Hmmm, no. Life will still be hard wherever I am, because I'm shy. If I was in a room full of Aspies, there will always be an Aspie that's louder than me, even if they are shy to NTs, and, like all humans, they will look up to the most chattiest, and center the conversations around them. It happens everywhere, all humans just have that instinct. And so wherever I am, I would be pushed to the back. And I will still be worried about what others think of me, because not all people on the spectrum are unaware of social behaviour and conformity.
I may also feel like an outcast too, because I'm not that clever. Heh, heh, I didn't even know what a blog is, 2 years ago. Everybody knows what that is, Aspie or not. And I feel I take in more of people's intentions, personalities and details, more than facts and other logical things. I'm even really good at expressing how I feel. So nah, I don't think I would get on on an exclusively Aspie planet.
I'd rather live in the NT world, where there are NTs, but also diverse neurology (non-NTs other than Aspies), like Down's Syndrome, Mental Retardation, ADHD, and other conditions that differ from the norm, whether it's slightly or moderately or severely or whatever.
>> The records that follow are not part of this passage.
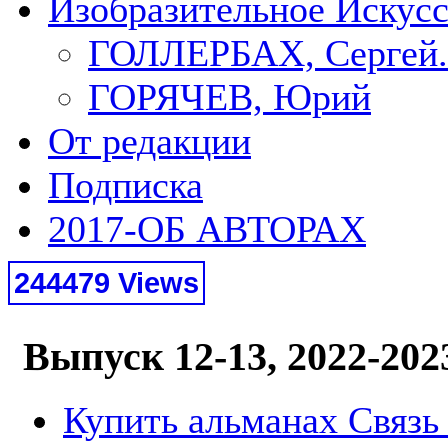
Изобразительное Искус
ГОЛЛЕРБАХ, Сергей.
ГОРЯЧЕВ, Юрий
От редакции
Подписка
2017-ОБ АВТОРАХ
244479 Views
Выпуск 12-13, 2022-202
Купить альманах Связь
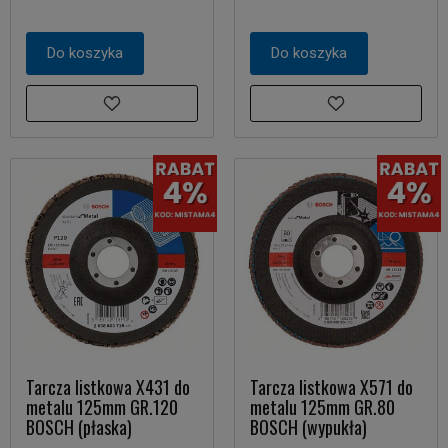
Do koszyka
Do koszyka
Tarcza listkowa X431 do
Tarcza listkowa X571 do
metalu 125mm GR.120
metalu 125mm GR.80
BOSCH (płaska)
BOSCH (wypukła)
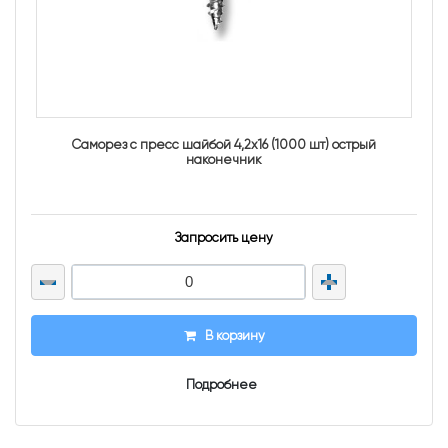
Саморез с пресс шайбой 4,2х16 (1000 шт) острый
наконечник
Запросить цену
В корзину
Подробнее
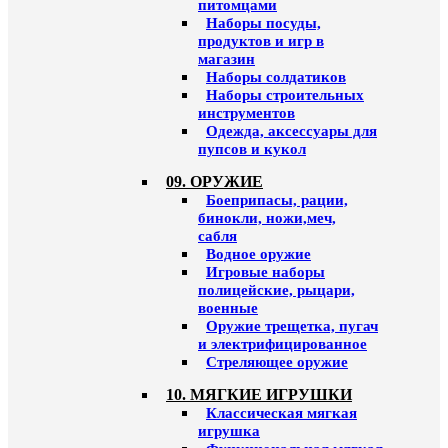
питомцами
Наборы посуды,
продуктов и игр в
магазин
Наборы солдатиков
Наборы строительных
инструментов
Одежда, аксессуары для
пупсов и кукол
09. ОРУЖИЕ
Боеприпасы, рации,
бинокли, ножи,меч,
сабля
Водное оружие
Игровые наборы
полицейские, рыцари,
военные
Оружие трещетка, пугач
и электрифицированное
Стреляющее оружие
10. МЯГКИЕ ИГРУШКИ
Классическая мягкая
игрушка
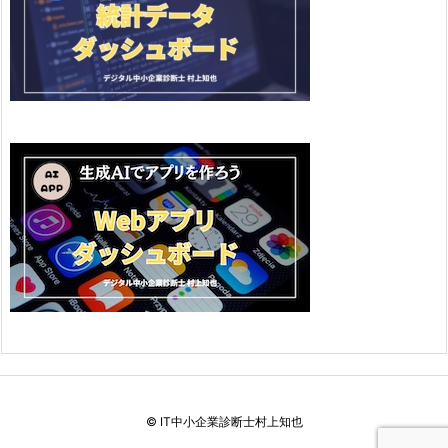
©
IT中小企業診断士村上知也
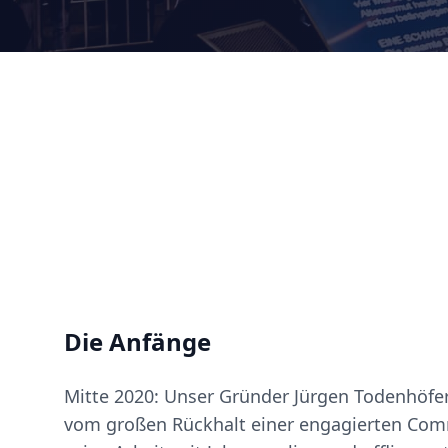
Die Anfänge
Mitte 2020: Unser Gründer Jürgen Todenhöfer 
vom großen Rückhalt einer engagierten Comm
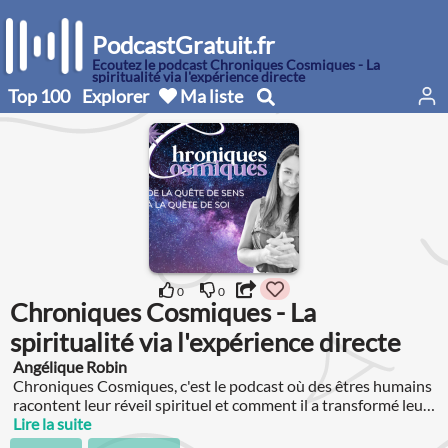
PodcastGratuit.fr
Écoutez le podcast Chroniques Cosmiques - La
spiritualité via l'expérience directe
Top 100
Explorer
Ma liste
0
0
Chroniques Cosmiques - La
spiritualité via l'expérience directe
Angélique Robin
Chroniques Cosmiques, c'est le podcast où des êtres humains
racontent leur réveil spirituel et comment il a transformé leur
vie : le déclic, le chemin, et ce qu'ils en ont fait.
Lire la suite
With NTs, I feel like a moth among butterflies. A lot of similarities but have some different ways. Butterflies come out in the day, flutter around flowers, so on. A moth usually comes out at night, and flutters around lights. But both butterflies and moth flutter, and look the same if one fluttered quickly past you, generally (I have seen brown butterflies before, and I've seen yellow and green moths before). I don't feel COMPLETELY different, like a fly or bluebottle would around butterflies.